Denied protection by Democratic and Republican administrations, Corporate America began outsourcing and offshoring. Now Corporate America opposes our government competing in globalization with chants of "free trade," "protectionism," "don't start a trade war." Our nation's business leaders and their economists, use every trick in the book to mislead on "protectionism." They form organizations like The Trilateral Commission and The Business Roundtable, and promote books like "The World is Flat" to warn against protectionism. Even Time magazine joins the conspiracy by rating the United States #1 in the global-competitiveness race. The truth is globalization has become nothing more than a trade war, with the U.S. AWOL.
The irony is that we started the United States with protectionism. In his very first message to the first Congress in 1789, President George Washington counseled: "A free people should promote such manufactories as tend to render them independent on others for essential, particularly military, supplies." And the first bill to pass Congress, on July 4, 1789, was a 50% tariff on numerous articles. We financed and built the United States of America almost entirely with tariffs for more than a century.

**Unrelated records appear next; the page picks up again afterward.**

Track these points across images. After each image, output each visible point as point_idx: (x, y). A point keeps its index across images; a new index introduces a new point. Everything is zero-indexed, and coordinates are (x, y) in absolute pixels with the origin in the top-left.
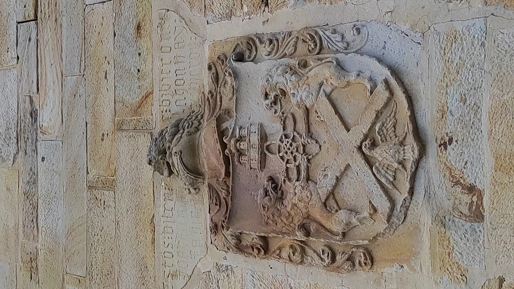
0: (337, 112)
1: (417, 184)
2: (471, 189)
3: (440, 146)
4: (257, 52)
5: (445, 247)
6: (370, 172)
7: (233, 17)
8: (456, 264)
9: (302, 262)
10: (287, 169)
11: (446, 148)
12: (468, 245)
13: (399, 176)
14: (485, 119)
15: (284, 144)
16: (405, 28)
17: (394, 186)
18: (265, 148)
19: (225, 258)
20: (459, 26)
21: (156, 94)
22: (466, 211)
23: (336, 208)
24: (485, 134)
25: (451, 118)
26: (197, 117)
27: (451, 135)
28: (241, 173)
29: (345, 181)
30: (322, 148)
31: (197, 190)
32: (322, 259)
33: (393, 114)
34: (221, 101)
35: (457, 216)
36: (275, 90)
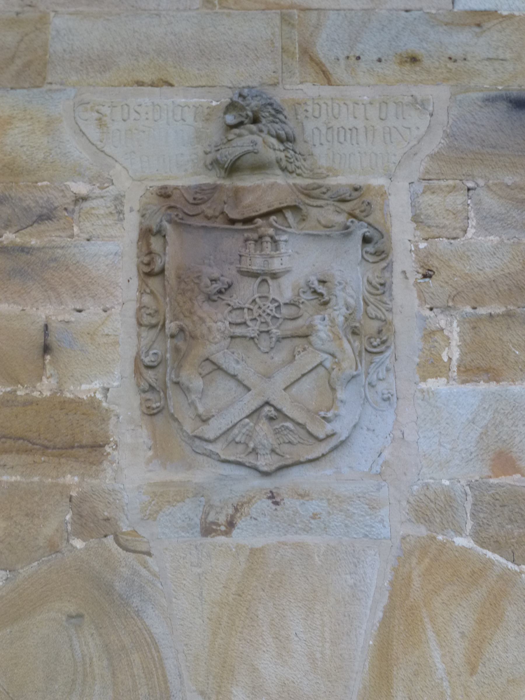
0: (303, 375)
1: (233, 467)
2: (231, 524)
6: (244, 415)
9: (140, 325)
10: (242, 309)
11: (269, 498)
13: (241, 447)
14: (297, 538)
16: (386, 454)
18: (265, 277)
19: (131, 210)
20: (384, 512)
21: (327, 91)
23: (204, 373)
24: (283, 539)
26: (298, 168)
29: (232, 384)
30: (266, 355)
31: (210, 167)
33: (302, 441)
34: (317, 206)
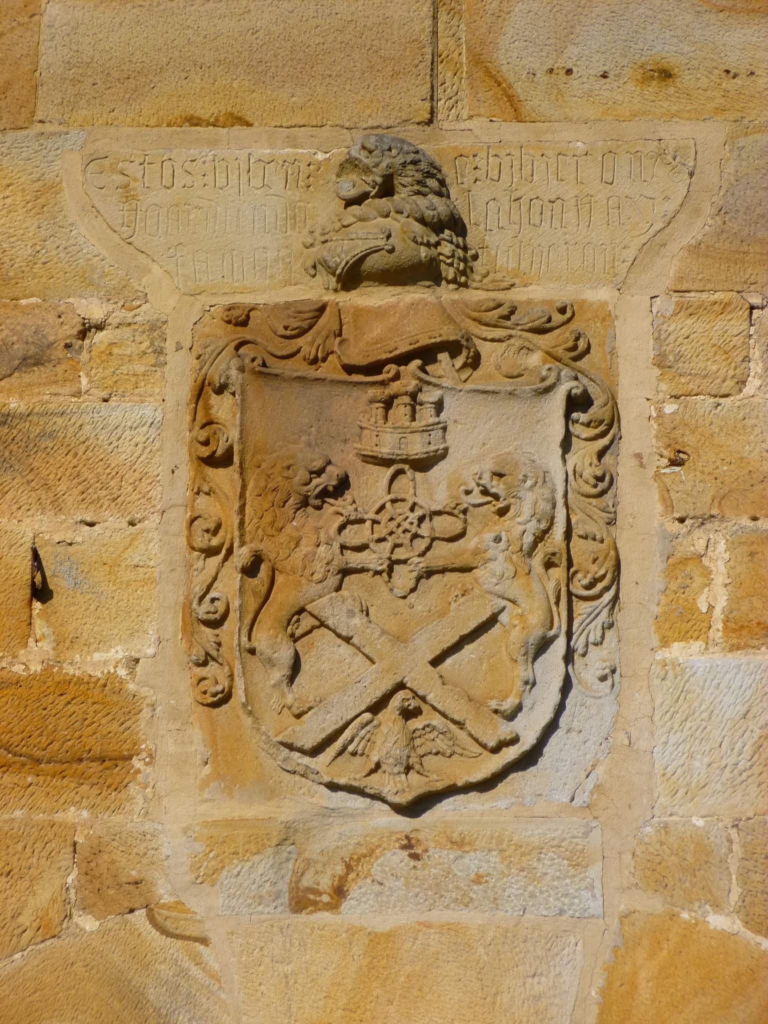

We didn't adopt a federal income tax until 1913.
Edmund Morris, in his remarkable book "Theodore Rex" about President Teddy Roosevelt, describes the United States winning the trade war with England. Roosevelt exclaimed at the time, "Thank God I am not a free trader."

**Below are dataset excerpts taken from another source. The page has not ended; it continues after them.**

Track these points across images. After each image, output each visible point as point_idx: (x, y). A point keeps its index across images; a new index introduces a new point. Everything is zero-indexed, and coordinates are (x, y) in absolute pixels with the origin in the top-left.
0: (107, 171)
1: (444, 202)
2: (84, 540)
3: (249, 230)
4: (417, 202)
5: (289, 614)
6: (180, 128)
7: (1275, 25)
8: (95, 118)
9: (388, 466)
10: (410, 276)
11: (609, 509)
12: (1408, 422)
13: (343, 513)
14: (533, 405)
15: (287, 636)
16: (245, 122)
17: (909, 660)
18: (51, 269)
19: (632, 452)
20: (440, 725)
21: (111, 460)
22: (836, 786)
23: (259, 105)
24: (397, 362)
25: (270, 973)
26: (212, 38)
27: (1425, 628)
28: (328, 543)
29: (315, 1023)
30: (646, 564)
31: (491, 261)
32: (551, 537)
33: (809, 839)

Yet as jobs and production hemorrhage in this century, rather than stopping the outsourcing, the President and Congress shortsightedly stimulate the economy over and over again - to the tune of over $4 trillion in the past eight years. And it is not just jobs and production we are offshoring, but also research and development, high-end services and critical military materiel.

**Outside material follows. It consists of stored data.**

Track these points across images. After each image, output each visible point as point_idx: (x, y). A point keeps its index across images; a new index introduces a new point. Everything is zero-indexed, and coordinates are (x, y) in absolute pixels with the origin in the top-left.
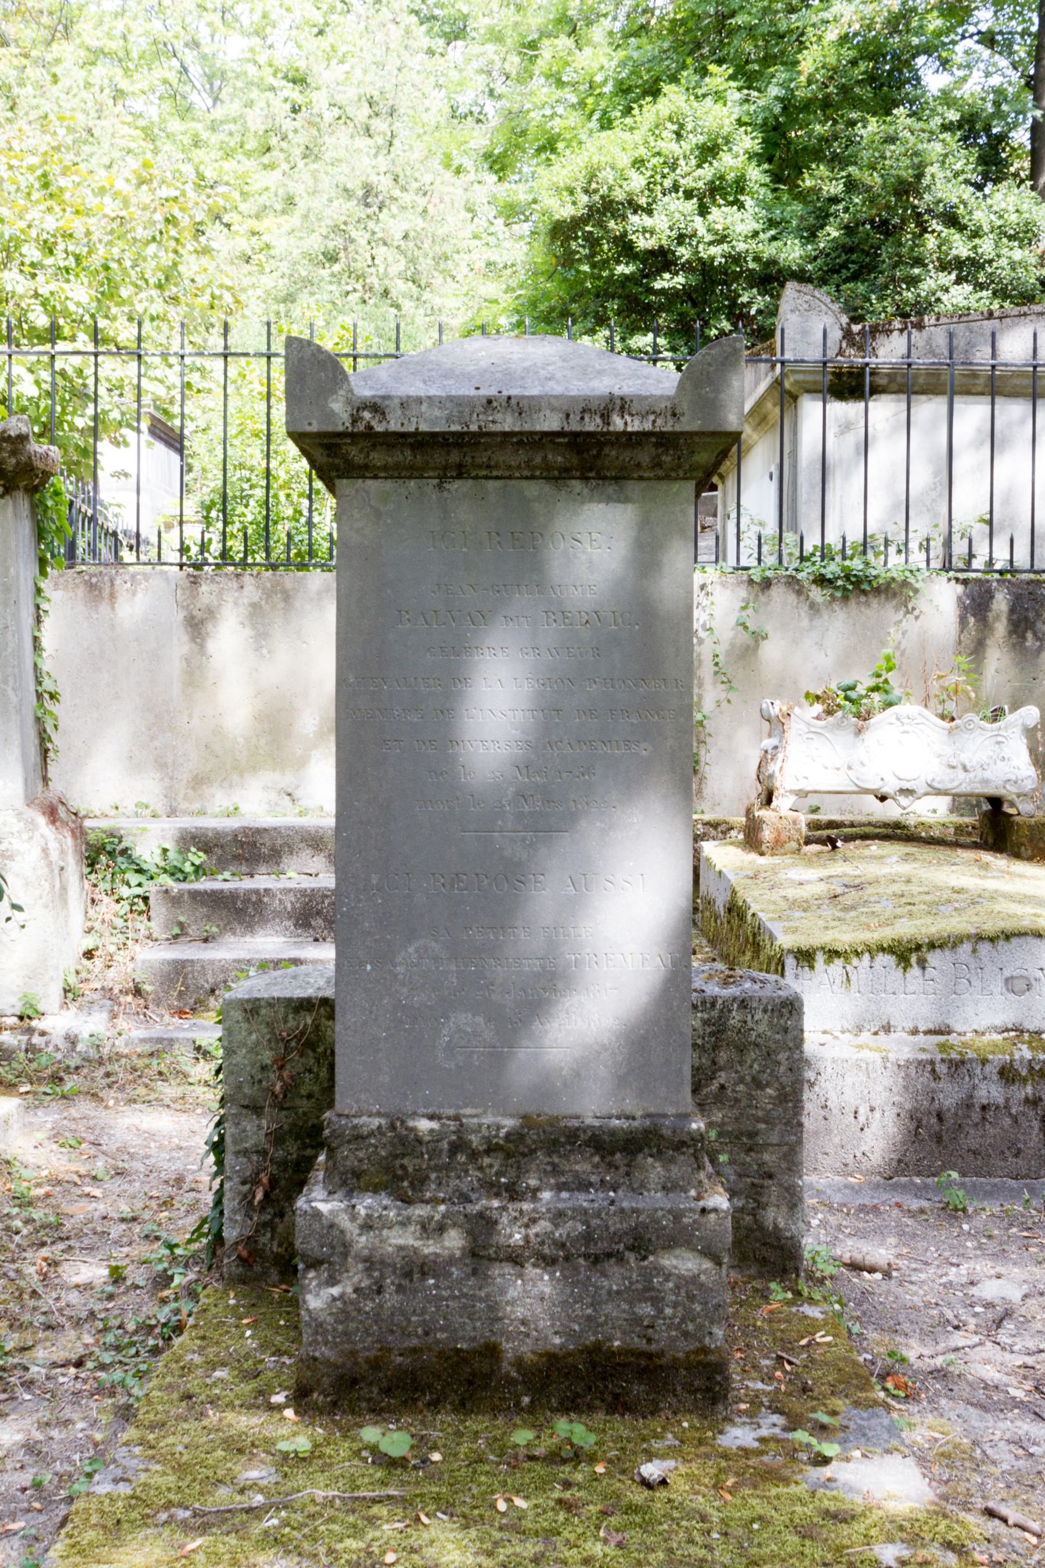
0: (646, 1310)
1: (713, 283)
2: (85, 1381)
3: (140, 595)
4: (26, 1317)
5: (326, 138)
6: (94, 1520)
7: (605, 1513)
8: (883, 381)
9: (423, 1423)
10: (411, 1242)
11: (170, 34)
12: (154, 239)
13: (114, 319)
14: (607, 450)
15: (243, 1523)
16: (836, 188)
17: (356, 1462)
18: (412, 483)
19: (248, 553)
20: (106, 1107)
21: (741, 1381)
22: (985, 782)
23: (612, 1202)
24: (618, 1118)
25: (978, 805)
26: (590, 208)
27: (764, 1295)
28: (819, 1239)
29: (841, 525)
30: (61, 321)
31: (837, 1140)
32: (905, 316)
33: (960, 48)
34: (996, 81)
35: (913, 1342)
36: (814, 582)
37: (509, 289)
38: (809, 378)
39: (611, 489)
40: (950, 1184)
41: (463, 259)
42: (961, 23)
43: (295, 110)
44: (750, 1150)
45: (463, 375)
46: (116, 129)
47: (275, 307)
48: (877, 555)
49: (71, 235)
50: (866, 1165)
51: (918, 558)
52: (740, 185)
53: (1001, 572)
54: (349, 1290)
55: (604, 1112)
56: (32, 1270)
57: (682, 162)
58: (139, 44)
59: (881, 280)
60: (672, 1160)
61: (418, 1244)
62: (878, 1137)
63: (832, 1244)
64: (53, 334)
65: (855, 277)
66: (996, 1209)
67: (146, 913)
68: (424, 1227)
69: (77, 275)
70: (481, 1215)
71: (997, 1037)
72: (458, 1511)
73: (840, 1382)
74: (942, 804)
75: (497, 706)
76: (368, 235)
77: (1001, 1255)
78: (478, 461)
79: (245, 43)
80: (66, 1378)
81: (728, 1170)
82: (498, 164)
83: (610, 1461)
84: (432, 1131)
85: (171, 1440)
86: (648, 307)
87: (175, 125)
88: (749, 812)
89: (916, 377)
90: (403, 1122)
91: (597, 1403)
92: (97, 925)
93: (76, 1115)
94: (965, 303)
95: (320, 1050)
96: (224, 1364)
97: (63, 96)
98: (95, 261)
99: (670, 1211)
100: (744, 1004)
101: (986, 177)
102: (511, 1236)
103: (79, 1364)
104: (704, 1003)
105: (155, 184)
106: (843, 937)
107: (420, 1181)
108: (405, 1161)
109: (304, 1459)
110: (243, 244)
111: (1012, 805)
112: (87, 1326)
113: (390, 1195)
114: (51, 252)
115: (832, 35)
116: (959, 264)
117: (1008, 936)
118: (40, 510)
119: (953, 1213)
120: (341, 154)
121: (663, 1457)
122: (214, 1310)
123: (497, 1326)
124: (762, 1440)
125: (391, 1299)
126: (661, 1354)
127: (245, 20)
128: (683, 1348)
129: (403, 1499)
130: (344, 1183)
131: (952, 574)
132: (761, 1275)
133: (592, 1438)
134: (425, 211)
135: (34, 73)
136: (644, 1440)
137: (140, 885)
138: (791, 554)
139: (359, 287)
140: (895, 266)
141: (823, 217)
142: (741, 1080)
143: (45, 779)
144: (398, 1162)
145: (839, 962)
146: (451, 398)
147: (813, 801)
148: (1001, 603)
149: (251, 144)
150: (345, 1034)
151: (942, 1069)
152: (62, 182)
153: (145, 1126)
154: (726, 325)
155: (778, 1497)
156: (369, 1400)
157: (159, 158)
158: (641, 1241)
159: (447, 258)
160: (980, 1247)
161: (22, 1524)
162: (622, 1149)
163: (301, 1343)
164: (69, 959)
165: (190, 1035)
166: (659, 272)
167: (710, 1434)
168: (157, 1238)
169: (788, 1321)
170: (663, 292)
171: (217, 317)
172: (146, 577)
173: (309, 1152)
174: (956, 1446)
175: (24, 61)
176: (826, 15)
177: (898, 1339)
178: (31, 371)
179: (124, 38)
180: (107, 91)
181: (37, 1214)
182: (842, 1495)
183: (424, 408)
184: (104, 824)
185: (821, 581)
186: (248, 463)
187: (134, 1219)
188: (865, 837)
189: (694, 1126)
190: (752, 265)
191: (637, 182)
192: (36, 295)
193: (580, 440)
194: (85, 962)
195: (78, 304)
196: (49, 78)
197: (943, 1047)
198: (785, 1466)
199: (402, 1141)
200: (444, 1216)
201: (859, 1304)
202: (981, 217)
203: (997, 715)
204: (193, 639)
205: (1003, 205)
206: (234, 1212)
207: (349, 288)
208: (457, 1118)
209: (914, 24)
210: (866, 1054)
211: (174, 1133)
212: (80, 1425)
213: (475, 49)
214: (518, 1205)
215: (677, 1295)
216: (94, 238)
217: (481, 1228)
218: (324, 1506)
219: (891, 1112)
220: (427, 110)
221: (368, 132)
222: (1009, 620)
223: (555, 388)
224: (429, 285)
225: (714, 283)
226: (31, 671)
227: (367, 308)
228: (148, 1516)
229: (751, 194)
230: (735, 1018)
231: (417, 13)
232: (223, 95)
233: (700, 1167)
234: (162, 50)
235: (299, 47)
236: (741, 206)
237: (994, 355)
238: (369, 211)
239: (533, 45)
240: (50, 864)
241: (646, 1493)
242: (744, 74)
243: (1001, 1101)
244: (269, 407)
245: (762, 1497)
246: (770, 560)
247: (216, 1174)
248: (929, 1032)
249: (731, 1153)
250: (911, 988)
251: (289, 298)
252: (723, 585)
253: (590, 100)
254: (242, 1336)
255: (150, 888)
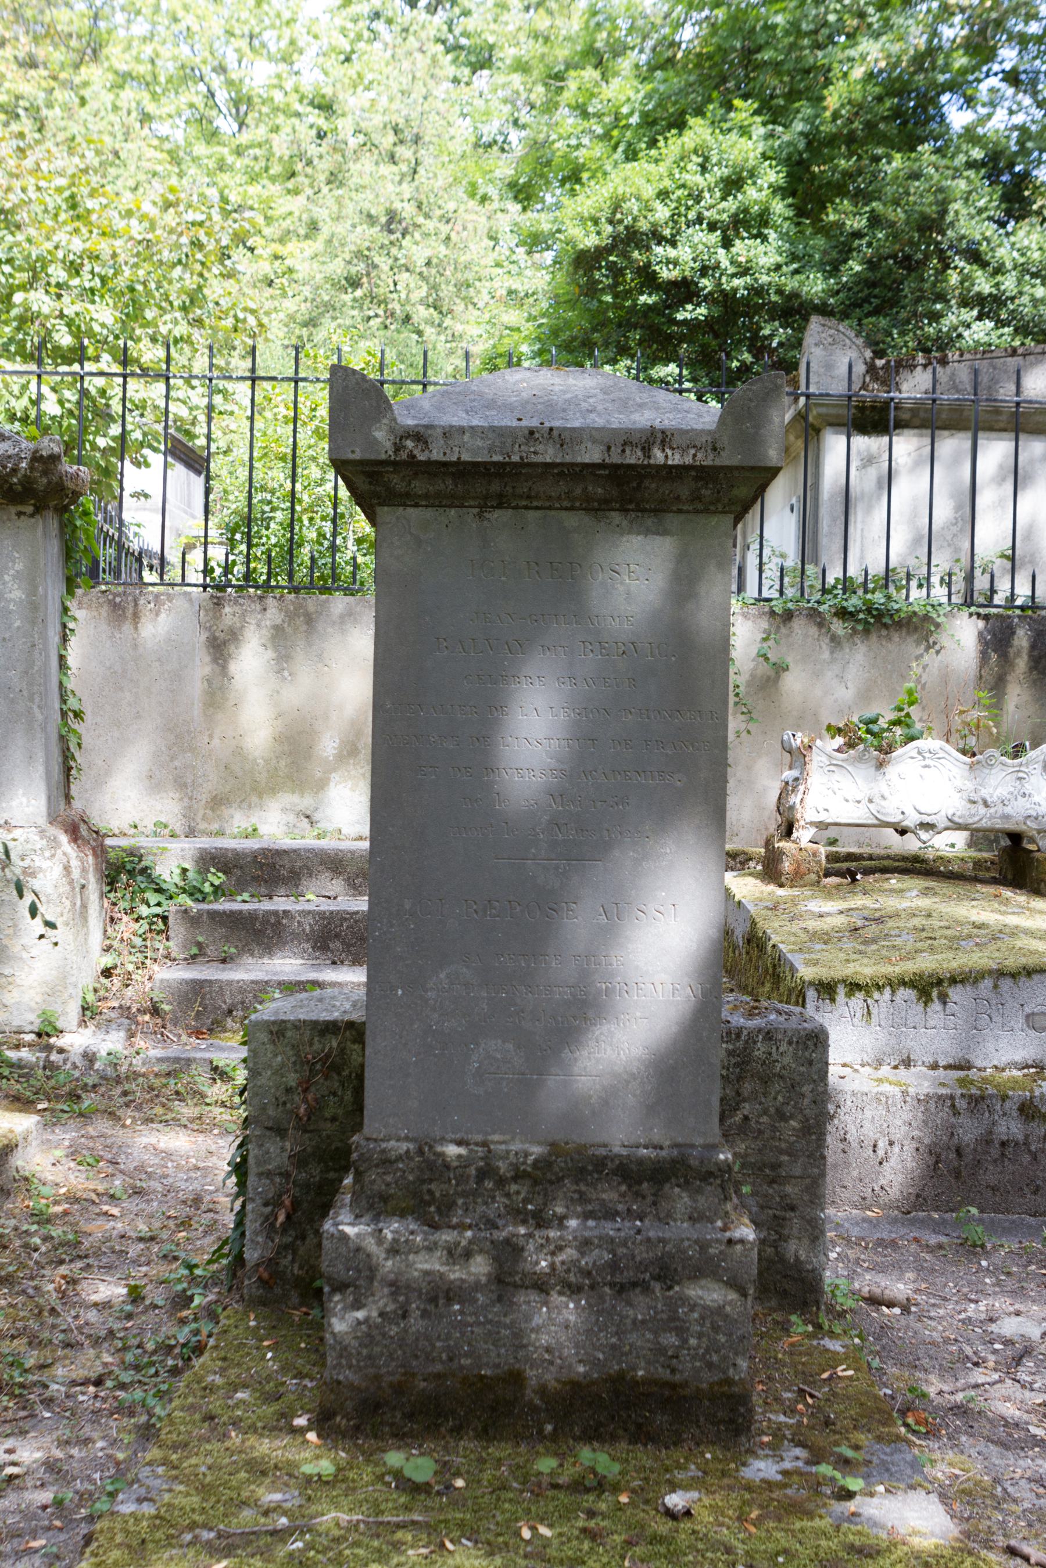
0: (670, 1340)
1: (735, 313)
2: (104, 1400)
3: (163, 616)
4: (45, 1335)
5: (351, 164)
6: (119, 1539)
7: (629, 1543)
8: (906, 416)
9: (445, 1448)
10: (437, 1267)
11: (198, 60)
12: (180, 262)
13: (138, 340)
14: (647, 483)
15: (267, 1545)
16: (858, 223)
17: (379, 1487)
18: (453, 512)
19: (269, 575)
20: (124, 1126)
21: (764, 1413)
22: (1006, 817)
23: (639, 1232)
24: (646, 1147)
25: (997, 840)
26: (614, 238)
27: (785, 1328)
28: (840, 1272)
29: (862, 558)
30: (86, 342)
31: (855, 1173)
32: (927, 351)
33: (984, 87)
34: (1019, 119)
35: (933, 1378)
36: (836, 614)
37: (531, 318)
38: (833, 411)
39: (649, 522)
40: (970, 1219)
41: (484, 287)
42: (986, 62)
43: (321, 136)
44: (772, 1182)
45: (505, 405)
46: (143, 152)
47: (297, 332)
48: (898, 589)
49: (97, 257)
50: (884, 1199)
51: (939, 593)
52: (763, 219)
53: (1022, 608)
54: (375, 1314)
55: (632, 1140)
56: (51, 1287)
57: (707, 195)
58: (167, 68)
59: (903, 315)
60: (699, 1191)
61: (444, 1269)
62: (896, 1171)
63: (850, 1278)
64: (78, 354)
65: (877, 312)
66: (1015, 1246)
67: (165, 932)
68: (450, 1253)
69: (102, 297)
70: (507, 1241)
71: (1016, 1073)
72: (483, 1537)
73: (863, 1416)
74: (960, 838)
75: (535, 732)
76: (390, 261)
77: (1019, 1293)
78: (519, 491)
79: (272, 68)
80: (86, 1396)
81: (751, 1202)
82: (523, 193)
83: (633, 1491)
84: (460, 1156)
85: (193, 1461)
86: (670, 337)
87: (200, 149)
88: (768, 843)
89: (939, 412)
90: (431, 1147)
91: (620, 1432)
92: (116, 944)
93: (94, 1133)
94: (986, 339)
95: (345, 1073)
96: (245, 1386)
97: (90, 118)
98: (121, 282)
99: (696, 1242)
100: (769, 1035)
101: (1009, 213)
102: (537, 1263)
103: (98, 1382)
104: (729, 1033)
105: (181, 208)
106: (865, 970)
107: (446, 1207)
108: (433, 1186)
109: (327, 1483)
110: (265, 268)
111: (1032, 840)
112: (106, 1345)
113: (417, 1219)
114: (78, 273)
115: (858, 73)
116: (980, 300)
117: (1029, 972)
118: (68, 530)
119: (972, 1249)
120: (366, 180)
121: (686, 1488)
122: (235, 1332)
123: (521, 1354)
124: (785, 1473)
125: (416, 1323)
126: (685, 1384)
127: (273, 48)
128: (708, 1378)
129: (427, 1525)
130: (371, 1207)
131: (973, 609)
132: (781, 1308)
133: (616, 1468)
134: (448, 238)
135: (61, 95)
136: (667, 1470)
137: (159, 904)
138: (811, 586)
139: (381, 312)
140: (918, 300)
141: (846, 251)
142: (765, 1112)
143: (68, 798)
144: (425, 1187)
145: (860, 995)
146: (493, 429)
147: (832, 833)
148: (1022, 638)
149: (276, 169)
150: (378, 1060)
151: (961, 1104)
152: (90, 204)
153: (162, 1145)
154: (747, 357)
155: (802, 1531)
156: (392, 1425)
157: (184, 181)
158: (667, 1271)
159: (468, 286)
160: (998, 1283)
161: (43, 1542)
162: (649, 1178)
163: (324, 1365)
164: (86, 977)
165: (207, 1055)
166: (681, 303)
167: (733, 1466)
168: (176, 1258)
169: (810, 1355)
170: (685, 322)
171: (241, 341)
172: (170, 598)
173: (332, 1175)
174: (977, 1483)
175: (52, 83)
176: (852, 53)
177: (918, 1374)
178: (54, 390)
179: (152, 62)
180: (134, 114)
181: (56, 1232)
182: (866, 1530)
183: (466, 437)
184: (124, 842)
185: (843, 613)
186: (270, 485)
187: (152, 1239)
188: (884, 870)
189: (722, 1157)
190: (774, 298)
191: (662, 213)
192: (61, 316)
193: (621, 472)
194: (103, 980)
195: (103, 325)
196: (77, 100)
197: (963, 1082)
198: (809, 1499)
199: (430, 1166)
200: (470, 1242)
201: (878, 1339)
202: (1004, 254)
203: (1018, 751)
204: (215, 661)
205: (1026, 242)
206: (256, 1233)
207: (371, 313)
208: (485, 1144)
209: (940, 62)
210: (886, 1088)
211: (195, 1152)
212: (100, 1444)
213: (500, 79)
214: (544, 1232)
215: (702, 1325)
216: (121, 259)
217: (508, 1254)
218: (348, 1530)
219: (909, 1147)
220: (452, 138)
221: (392, 159)
222: (1030, 656)
223: (598, 421)
224: (451, 311)
225: (737, 314)
226: (56, 689)
227: (389, 333)
228: (172, 1536)
229: (775, 227)
230: (760, 1050)
231: (443, 42)
232: (249, 120)
233: (727, 1198)
234: (188, 75)
235: (326, 74)
236: (765, 239)
237: (1018, 393)
238: (393, 237)
239: (559, 77)
240: (71, 882)
241: (670, 1524)
242: (770, 109)
243: (1020, 1137)
244: (295, 431)
245: (786, 1531)
246: (790, 592)
247: (237, 1196)
248: (948, 1067)
249: (753, 1184)
250: (932, 1023)
251: (311, 323)
252: (745, 616)
253: (615, 133)
254: (263, 1357)
255: (170, 908)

Congress must vigorously (re)assume its responsibility under Article I, Section 8, of the Constitution for regulating trade. It must protect our important production and standard of living. It must make it profitable to invest and produce in the United States.
As Paul Krugman suggests, we must "engage in some serious infrastructure spending." But a value added tax is in order, long overdue. Every industrialized country except the United States has a value added tax, which is levied on all imports and rebated to manufacturers whenever they export. Today, however, imports into the United States come without any taxes being imposed on them, and U.S. manufacturers not only must pay all corporate taxes but the VAT on their exports.
A U.S. VAT would immediately remove a tremendous disadvantage to production in the United States and begin to deter outsourcing, and the revenues from it would help eliminate both our massive fiscal and trade deficits. Since it would take a year for business and the Internal Revenue Service to gear up for a VAT, in the meantime, we should institute a 10% surcharge on imports as President Nixon did so successfully in 1971.
We must also activate the Commerce Secretary's list of materials critical to our national security. By placing tariffs or quotas on items necessary to our national security and producing them in-country, we will not only be better prepared to defend ourselves but we can put American workers back to work. In 1991, Admiral William Crowe, who was then Chairman of the Joint Chiefs of Staff, warned against the outsourcing of military supplies. In Desert Storm we had to await Japanese flat-panel displays before invading Kuwait. We had to await Swiss crystals before invading Iraq. Now we can't produce planes unless we get certain parts from India, and helicopters unless we get parts from Turkey. This nonsense has got to stop.
As President Lincoln said:
"As our case is new, we must think anew and act anew. We must disenthrall ourselves ... and then we shall save our country.